I need to calculate average client age across population. I have an enrollment record per client per month with age dimension key. So, to calculate an average age for one month is not a problem, but when I need to do it for a time period of a year that's where I flounder. How can I write a calculated measure to get age of only the first record per client in the time range?
Thanks everyone for the suggestions.
Michael
I would make age a measure with aggregation function "FirstChild". This means that for the time dimension, the first child is taken on each hierarchy level, and for all other dimensions, the age is summed. Hence, this age should be made invisible, and only the average age measure calculated from it by dividing by the number of clients should be made visible.
For this to work properly, you need to set the "Type" property of your time dimension to "Time", and it requires the Enterprise or Development edition of SQL Server. The "FirstChild" aggregation function is not supported in standard edition.
I have a problem and was wondering if anyone could help or if it is even possible to have an algorithm for something like this.

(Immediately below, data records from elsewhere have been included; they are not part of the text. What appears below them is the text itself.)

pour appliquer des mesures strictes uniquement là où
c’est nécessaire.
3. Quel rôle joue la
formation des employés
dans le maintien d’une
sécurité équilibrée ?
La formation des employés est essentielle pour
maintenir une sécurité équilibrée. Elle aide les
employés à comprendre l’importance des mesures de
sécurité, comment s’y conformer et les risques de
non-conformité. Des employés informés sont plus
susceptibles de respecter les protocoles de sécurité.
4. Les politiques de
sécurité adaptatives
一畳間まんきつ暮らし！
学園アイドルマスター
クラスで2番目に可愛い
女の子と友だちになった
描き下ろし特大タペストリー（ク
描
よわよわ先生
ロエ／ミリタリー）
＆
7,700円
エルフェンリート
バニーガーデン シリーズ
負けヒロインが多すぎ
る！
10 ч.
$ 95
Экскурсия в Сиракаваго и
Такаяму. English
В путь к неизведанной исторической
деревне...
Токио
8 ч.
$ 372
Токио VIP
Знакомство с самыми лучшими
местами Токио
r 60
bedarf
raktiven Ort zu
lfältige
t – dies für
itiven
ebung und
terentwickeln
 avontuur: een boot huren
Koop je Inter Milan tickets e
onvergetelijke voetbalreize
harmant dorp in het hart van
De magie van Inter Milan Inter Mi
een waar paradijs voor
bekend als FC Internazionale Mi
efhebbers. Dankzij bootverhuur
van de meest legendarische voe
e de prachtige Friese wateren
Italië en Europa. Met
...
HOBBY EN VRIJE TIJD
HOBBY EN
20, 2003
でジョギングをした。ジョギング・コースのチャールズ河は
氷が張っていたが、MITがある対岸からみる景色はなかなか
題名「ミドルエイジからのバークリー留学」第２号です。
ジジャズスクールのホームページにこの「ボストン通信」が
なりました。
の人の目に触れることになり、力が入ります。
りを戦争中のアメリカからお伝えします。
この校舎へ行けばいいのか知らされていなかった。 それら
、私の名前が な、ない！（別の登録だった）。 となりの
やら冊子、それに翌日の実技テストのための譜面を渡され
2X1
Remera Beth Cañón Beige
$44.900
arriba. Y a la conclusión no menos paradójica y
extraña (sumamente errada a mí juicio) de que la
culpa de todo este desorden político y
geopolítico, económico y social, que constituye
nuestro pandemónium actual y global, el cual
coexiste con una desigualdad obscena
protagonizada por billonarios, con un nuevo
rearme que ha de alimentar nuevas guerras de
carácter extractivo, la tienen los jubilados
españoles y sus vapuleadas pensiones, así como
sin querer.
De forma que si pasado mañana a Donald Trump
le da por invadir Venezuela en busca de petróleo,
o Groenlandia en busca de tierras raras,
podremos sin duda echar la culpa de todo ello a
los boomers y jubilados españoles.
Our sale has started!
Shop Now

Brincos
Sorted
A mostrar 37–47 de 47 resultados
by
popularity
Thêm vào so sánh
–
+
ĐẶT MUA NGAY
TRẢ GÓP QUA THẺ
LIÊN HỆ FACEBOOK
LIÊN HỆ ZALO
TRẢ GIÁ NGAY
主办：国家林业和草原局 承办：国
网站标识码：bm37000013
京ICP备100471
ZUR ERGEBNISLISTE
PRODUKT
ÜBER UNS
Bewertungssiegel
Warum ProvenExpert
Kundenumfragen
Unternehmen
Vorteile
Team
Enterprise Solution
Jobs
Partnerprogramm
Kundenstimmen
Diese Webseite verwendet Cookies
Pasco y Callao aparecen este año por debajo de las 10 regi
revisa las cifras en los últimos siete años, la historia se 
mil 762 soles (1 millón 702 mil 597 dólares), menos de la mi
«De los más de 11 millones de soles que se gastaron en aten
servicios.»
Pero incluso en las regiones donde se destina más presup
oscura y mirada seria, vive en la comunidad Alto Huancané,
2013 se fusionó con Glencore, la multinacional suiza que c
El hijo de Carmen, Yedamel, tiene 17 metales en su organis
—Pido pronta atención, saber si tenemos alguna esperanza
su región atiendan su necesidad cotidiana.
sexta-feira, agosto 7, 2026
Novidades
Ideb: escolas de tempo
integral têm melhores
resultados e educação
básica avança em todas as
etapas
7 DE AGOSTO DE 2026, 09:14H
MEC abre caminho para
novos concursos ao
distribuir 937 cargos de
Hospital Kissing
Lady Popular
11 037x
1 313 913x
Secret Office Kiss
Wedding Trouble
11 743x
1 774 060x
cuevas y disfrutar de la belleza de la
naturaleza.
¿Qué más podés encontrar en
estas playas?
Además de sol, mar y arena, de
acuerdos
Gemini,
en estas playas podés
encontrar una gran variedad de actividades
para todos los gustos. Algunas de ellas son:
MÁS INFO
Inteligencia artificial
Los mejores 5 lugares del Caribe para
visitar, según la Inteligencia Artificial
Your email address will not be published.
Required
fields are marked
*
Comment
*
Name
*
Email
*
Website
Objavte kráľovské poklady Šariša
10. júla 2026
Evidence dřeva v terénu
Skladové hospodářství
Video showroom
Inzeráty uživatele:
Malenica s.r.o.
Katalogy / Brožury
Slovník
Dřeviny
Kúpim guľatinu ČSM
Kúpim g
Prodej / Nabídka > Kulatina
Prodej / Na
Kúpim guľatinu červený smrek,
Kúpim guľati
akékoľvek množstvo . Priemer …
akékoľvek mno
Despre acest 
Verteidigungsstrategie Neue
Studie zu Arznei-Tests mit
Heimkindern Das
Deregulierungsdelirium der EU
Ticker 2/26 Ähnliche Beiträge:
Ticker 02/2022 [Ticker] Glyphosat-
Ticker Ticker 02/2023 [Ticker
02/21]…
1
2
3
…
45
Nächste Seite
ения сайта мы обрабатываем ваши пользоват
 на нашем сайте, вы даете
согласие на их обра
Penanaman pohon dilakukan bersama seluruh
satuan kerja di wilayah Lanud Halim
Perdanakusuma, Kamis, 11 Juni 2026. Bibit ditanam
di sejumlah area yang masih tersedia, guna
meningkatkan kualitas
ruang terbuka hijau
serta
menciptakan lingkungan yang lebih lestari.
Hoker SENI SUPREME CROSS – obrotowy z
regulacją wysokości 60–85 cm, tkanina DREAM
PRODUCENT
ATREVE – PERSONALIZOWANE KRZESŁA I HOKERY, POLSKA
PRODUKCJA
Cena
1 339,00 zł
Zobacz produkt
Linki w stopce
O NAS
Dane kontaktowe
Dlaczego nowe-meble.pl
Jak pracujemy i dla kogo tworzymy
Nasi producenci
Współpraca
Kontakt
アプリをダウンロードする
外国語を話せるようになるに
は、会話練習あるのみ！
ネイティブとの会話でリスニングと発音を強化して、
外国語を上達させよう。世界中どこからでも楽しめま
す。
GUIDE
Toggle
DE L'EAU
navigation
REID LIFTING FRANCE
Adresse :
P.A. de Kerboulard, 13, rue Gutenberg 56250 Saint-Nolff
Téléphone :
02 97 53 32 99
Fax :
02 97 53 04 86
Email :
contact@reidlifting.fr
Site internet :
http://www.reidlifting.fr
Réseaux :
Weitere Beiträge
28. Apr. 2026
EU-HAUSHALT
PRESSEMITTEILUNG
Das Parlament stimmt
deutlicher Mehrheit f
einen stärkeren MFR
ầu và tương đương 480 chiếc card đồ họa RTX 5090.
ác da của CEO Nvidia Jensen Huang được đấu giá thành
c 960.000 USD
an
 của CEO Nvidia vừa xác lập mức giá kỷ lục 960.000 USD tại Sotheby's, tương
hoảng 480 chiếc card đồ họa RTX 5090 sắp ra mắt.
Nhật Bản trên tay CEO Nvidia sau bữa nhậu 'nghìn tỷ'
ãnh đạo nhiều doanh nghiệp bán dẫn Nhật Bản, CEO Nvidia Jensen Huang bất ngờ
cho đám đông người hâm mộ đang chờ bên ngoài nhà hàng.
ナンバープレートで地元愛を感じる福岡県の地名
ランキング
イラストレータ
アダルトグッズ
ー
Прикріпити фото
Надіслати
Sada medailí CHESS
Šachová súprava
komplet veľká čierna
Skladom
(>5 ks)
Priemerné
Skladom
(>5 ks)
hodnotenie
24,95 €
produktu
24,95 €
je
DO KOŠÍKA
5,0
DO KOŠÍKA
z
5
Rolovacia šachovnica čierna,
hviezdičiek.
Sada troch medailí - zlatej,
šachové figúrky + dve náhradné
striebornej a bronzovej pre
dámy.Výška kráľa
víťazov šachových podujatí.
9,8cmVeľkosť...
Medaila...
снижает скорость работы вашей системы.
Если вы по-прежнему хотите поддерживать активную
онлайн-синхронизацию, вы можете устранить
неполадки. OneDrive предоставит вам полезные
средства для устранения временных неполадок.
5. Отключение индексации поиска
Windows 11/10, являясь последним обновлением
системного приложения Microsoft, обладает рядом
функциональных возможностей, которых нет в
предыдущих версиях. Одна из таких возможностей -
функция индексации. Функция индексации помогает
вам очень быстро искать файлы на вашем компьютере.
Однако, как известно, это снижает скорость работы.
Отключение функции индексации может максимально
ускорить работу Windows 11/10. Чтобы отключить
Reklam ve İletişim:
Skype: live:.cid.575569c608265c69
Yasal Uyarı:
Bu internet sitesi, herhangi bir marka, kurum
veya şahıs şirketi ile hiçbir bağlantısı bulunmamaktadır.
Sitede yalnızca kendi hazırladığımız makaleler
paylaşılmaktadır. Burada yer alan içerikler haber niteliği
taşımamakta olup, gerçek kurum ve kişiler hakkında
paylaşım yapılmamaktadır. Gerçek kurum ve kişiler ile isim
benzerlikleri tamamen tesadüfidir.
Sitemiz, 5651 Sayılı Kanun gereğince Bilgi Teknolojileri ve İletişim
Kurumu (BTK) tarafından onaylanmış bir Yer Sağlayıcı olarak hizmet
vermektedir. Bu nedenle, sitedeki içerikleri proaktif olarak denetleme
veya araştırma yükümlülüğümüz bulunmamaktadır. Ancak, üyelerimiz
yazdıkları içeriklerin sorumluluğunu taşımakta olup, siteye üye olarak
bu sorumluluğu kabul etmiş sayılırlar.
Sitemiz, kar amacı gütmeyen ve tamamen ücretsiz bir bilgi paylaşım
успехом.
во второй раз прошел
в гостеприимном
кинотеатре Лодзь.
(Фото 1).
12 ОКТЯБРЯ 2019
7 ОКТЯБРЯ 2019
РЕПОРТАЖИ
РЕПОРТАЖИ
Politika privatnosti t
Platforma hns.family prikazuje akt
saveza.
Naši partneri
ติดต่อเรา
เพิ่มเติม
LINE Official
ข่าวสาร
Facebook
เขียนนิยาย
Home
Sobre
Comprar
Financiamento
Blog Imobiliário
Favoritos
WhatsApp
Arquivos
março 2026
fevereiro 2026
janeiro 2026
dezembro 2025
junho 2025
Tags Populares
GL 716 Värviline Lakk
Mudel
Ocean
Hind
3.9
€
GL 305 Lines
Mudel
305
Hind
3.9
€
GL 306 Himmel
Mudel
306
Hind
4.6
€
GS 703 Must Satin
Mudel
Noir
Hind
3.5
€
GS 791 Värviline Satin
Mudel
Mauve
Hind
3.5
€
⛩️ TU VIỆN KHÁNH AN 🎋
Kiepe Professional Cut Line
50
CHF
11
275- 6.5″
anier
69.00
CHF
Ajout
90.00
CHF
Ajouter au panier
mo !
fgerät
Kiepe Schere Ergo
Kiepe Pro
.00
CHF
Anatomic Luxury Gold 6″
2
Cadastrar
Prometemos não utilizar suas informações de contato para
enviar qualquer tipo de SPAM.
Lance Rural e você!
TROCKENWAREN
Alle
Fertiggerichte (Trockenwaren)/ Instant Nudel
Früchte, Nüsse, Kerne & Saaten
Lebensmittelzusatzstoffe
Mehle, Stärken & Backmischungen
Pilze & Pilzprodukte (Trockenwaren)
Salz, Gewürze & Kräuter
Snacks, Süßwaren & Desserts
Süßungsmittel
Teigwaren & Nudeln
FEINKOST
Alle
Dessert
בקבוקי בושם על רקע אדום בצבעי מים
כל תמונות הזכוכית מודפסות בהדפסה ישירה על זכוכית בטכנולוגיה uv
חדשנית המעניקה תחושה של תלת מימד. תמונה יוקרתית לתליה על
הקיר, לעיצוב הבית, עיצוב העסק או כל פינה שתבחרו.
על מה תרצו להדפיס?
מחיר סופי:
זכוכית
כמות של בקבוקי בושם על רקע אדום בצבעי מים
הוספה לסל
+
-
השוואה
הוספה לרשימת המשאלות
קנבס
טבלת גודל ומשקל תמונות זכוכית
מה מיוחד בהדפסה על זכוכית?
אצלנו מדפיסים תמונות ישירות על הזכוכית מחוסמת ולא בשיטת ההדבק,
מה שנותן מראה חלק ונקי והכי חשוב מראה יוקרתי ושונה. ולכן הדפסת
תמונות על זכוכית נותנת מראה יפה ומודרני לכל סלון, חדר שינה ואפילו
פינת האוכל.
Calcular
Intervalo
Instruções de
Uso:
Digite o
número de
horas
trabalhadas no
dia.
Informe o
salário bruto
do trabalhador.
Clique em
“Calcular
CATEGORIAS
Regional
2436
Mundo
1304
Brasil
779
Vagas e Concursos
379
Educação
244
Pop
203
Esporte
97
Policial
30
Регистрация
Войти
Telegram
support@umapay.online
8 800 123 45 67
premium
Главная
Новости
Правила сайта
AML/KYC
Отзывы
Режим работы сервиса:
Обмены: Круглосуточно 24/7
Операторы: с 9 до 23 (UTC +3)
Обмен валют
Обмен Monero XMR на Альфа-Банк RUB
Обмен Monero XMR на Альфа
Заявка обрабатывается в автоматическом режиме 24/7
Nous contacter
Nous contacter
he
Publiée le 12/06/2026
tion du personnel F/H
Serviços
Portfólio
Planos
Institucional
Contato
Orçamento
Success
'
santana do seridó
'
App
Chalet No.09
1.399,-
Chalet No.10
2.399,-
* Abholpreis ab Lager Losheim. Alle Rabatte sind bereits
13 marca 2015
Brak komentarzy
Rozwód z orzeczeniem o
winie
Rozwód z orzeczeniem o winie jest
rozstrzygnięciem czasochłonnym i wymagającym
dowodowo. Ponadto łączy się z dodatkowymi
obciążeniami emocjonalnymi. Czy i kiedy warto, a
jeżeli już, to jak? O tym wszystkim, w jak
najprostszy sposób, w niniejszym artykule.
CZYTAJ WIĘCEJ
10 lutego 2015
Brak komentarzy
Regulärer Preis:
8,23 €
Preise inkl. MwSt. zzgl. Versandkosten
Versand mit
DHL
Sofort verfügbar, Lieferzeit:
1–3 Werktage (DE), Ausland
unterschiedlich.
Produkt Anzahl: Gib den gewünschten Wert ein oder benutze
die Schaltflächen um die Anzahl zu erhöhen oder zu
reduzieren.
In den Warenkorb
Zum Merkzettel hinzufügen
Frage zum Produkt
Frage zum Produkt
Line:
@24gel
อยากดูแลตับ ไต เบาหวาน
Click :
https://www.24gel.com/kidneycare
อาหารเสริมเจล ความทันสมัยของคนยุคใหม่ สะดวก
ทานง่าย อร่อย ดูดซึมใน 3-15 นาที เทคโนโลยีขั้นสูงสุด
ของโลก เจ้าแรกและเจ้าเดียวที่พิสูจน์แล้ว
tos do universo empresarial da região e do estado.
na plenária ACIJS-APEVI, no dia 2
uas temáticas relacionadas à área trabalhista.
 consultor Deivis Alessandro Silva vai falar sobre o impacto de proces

I need to create a predictive ordering wizard. So based on previous sales, we will determine that that a certain amount of an item is required. E.g 31 apples. Now i need to work out the number of cases that needs to be ordered. If the cases come in say 60, 30, 15, 10 apples, the order should be a case of 30 and a case of 10 apples.
The number of items that need to be ordered change in each row of the result set. The case sizes could also change for each item. So some items may have an option of 5 different cases and some items may land up with an option of only one case.
Other examples would be i need 39 cans of coke and the cases come in only 24 per case. Therefore needing 2 cases. I need 2 shots of baileys and the bottle of baileys come in 50cl or 70cl. Therefore i need the 50cl.
The results sets columns are ItemName, ItemSize, QuantityRequired, PackSize and PackSizeMultiple.
The ItemName is the item to be ordered. ItemSize is the size the item is used in eg. can of coke. QuantityRequired how man of the item, in this case cans of coke, need to be ordered. PackSize is the size of the case. PackSizeMultiple is the number to multiply the item with to work out how many of the items are in the case.
ps. this will be a query in SQL Server 2008
Sounds like you need a UOM (Unit of Measure) table and a function to calc co-pack measure count and and unit count measure qty. with UOM type based on time between orders. You would also need to create a cron cycle and freeze table managed by week/time interval in order to create a freeze view of the current qty sold each week and the number of units since last order. Based on the 2 previous orders to your prior order you would set the current prediction based on min time between the last 2 freeze cycles containing an order and the duration of days between them. based on the average time between orders and the unit qty in each order, you can create a unit decay ratio percentage based on days and store it in each slice forward. Based on a reference to this data you will be able to create a prediction that will allow you to trigger a notice to sales or a message to the client to reorder. In addition, if you engage response data from sales based on unit count feedback from the client, you can reference an actual and tune your decay rate against your prediction. You should also consider managing and rolling up these freezes by month, so that you can view historical trending and forecast revenue based on velocity of reorder and same period last year. Basically this is similar to sales forcasting and we are switching out your opportunity percentage of close with Predicted Remaining Qty. percentage remaining.